_Excerto para leitura_
Já dedicada à sétima arte, Sarah esteve por trás do filme A Batalha de Argel (1965), onde foi assistente de realização de Gillo Pontecorvo. Filmado na capital argelina, a película foi distinguida com o Grande Prémio de Veneza, tendo um forte impacto na formação de movimentos estudantis e anti-colonialistas europeus. Para a cineasta, era o início perfeito daquela que depois se afirmou uma carreira consagrada no cinema em particular, e na cultura em geral.

Em 1969 assinou o seu primeiro filme com Monangambém, uma produção inspirada numa novela de José Luandino Vieira, escritor e nacionalista, que à época se encontrava preso no campo de concentração do Tarrafal, em Cabo Verde. O trabalho desenvolvido, sobretudo que deu a conhecer a luta pela libertação de Angola, fez com que os músico do célebre grupo de jazz Chicago Art Ensemble aceitassem fazer gratuitamente a banda sonora do musical.

Três anos mais tarde, 1972, e novamente inspirada numa novela de Luandino Vieira, estreia Sambizanga. Para realizar a produção que conta a história de Maria, uma rapariga que percorre as cadeias da cidade de Luanda à procura do seu marido Xavier, Maldoror foi auxiliada pelo marido Mário Pinto de Andrade na construção do guião. O filme, que constitui uma das maiores obras do cinema africano, viria a ser amplamente reconhecido ao mesmo tempo que reconfirmava a reputação de Sarah.

Já instalada em Paris, passa a dedicar-se ao formato de documentário que lhe permite definir através de retratos de artistas o alicerce necessário para a reabilitação da História Negra e das suas figuras mais marcantes. Sarah Maldoror foi sempre uma voz ativa contra a intolerância e preconceito. Para a cineasta a solidariedade e cultura eram tidos como os únicos meios de progresso de uma sociedade.

Aquando da sua última intervenção no Museu Rainha Sofia, em maio de 2019, ressalvou a importância da literatura e da cultura, afirmando que as crianças deviam ir ao cinema e ler poesia desde cedo, para construir um mundo mais justo.

_Entradas listadas_
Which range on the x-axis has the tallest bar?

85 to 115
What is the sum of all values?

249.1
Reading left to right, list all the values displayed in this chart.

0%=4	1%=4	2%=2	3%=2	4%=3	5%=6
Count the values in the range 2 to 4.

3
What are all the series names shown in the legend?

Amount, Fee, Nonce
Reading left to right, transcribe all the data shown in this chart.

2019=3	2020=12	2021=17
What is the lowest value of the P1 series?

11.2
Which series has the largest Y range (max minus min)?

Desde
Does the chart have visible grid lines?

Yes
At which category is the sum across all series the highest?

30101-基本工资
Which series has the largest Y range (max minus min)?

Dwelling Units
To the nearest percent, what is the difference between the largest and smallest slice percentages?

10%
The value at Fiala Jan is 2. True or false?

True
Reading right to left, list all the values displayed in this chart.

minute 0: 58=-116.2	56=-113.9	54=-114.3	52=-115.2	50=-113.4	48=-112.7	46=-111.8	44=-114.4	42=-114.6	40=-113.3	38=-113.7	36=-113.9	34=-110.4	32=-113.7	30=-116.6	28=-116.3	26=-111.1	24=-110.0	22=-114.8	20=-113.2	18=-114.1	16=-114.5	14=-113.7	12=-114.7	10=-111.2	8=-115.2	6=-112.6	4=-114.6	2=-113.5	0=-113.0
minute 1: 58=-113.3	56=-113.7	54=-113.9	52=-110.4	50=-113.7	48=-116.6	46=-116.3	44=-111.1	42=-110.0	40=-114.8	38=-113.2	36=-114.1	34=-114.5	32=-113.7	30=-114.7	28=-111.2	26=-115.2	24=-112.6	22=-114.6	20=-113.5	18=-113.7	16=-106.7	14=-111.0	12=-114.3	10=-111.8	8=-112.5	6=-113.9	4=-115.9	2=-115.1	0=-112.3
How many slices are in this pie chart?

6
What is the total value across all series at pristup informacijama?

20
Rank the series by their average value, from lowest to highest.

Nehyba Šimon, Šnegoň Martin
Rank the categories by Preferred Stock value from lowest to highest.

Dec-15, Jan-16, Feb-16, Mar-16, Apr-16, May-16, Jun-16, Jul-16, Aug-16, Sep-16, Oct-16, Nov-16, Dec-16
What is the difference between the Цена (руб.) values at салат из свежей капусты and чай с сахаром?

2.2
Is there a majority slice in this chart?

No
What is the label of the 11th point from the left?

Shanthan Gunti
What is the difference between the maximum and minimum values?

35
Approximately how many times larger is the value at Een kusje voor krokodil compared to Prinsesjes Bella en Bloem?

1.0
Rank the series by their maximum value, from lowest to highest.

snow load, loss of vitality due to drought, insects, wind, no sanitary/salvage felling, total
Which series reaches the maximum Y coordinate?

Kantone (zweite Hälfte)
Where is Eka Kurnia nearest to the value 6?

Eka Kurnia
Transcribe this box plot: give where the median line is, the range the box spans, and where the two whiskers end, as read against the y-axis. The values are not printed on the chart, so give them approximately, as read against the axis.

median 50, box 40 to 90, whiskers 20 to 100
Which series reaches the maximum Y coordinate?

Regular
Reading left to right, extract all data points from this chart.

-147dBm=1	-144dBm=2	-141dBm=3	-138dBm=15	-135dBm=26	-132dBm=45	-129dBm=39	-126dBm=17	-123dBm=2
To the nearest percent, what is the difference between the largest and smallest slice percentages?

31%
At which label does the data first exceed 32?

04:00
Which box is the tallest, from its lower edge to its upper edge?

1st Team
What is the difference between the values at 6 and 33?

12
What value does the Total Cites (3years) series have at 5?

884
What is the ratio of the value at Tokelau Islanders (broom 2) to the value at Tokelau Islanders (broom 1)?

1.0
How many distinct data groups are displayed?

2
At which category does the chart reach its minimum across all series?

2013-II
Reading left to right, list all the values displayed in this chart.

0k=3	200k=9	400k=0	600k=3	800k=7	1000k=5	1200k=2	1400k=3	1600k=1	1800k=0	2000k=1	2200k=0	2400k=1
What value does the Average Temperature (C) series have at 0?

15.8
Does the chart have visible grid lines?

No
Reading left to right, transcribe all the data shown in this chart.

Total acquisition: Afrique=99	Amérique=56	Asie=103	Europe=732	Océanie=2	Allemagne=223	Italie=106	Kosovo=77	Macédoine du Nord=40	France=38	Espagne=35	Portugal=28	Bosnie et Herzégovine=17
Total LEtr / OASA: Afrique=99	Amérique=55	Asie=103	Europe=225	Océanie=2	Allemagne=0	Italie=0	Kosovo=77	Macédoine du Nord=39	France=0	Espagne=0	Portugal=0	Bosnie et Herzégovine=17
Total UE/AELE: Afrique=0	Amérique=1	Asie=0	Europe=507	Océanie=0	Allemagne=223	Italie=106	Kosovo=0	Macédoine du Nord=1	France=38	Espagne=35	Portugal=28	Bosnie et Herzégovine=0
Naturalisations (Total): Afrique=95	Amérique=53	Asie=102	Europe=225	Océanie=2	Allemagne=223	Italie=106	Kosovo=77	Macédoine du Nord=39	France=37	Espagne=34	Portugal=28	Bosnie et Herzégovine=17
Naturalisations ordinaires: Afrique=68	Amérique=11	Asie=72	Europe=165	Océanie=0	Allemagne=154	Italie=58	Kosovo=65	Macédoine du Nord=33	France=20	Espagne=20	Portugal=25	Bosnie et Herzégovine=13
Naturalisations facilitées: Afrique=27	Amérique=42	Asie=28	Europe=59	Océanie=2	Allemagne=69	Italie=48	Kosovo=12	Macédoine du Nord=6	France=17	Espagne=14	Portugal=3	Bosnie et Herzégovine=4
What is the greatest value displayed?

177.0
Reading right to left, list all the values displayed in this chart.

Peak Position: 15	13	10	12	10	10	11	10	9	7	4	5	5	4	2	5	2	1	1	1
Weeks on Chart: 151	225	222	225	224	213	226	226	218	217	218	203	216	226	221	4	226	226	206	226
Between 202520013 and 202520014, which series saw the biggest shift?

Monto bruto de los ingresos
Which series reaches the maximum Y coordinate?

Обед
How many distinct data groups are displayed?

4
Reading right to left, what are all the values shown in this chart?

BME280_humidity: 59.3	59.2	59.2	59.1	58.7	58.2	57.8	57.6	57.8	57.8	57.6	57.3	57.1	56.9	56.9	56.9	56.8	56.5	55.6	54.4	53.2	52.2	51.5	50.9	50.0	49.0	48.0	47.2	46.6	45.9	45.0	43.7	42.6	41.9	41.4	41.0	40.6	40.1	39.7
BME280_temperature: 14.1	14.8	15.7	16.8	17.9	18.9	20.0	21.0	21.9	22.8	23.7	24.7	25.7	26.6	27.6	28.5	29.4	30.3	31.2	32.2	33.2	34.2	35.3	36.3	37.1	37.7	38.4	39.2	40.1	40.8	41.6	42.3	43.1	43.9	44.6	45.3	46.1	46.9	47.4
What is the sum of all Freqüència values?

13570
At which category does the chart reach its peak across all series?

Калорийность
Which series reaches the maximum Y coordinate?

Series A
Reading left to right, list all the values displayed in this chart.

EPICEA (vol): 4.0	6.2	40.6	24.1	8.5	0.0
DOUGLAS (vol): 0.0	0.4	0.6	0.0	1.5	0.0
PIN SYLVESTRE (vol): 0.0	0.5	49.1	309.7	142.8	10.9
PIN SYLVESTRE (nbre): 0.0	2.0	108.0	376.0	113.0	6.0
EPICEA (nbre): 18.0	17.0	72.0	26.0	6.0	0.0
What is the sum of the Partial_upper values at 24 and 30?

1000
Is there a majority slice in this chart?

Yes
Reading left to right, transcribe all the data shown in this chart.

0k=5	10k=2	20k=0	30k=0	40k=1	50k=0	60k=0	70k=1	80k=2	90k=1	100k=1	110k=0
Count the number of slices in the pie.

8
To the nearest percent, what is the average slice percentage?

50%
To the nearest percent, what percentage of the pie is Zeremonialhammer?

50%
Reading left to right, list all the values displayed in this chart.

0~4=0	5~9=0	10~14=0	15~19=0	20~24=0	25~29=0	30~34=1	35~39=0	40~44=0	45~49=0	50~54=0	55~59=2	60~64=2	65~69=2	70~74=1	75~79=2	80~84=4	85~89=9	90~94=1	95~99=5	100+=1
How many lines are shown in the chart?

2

_Conjunto de tarefas_
A. Transcreva do excerto sobre Sarah Maldoror o trecho que começa em "Aquando da sua" e termina em "mundo mais justo.".
B. Com base no excerto sobre Sarah Maldoror, responda:
(i) Em que ano estreou Sambizanga?
(ii) Onde estava preso José Luandino Vieira na época de Monangambém?
(iii) Em que mês e ano foi a última intervenção de Sarah no Museu Rainha Sofia?

_Resultados do exercício_
A.
Aquando da sua última intervenção no Museu Rainha Sofia, em maio de 2019, ressalvou a importância da literatura e da cultura, afirmando que as crianças deviam ir ao cinema e ler poesia desde cedo, para construir um mundo mais justo.

B.
(i) Em 1972.
(ii) No campo de concentração do Tarrafal, em Cabo Verde.
(iii) Em maio de 2019.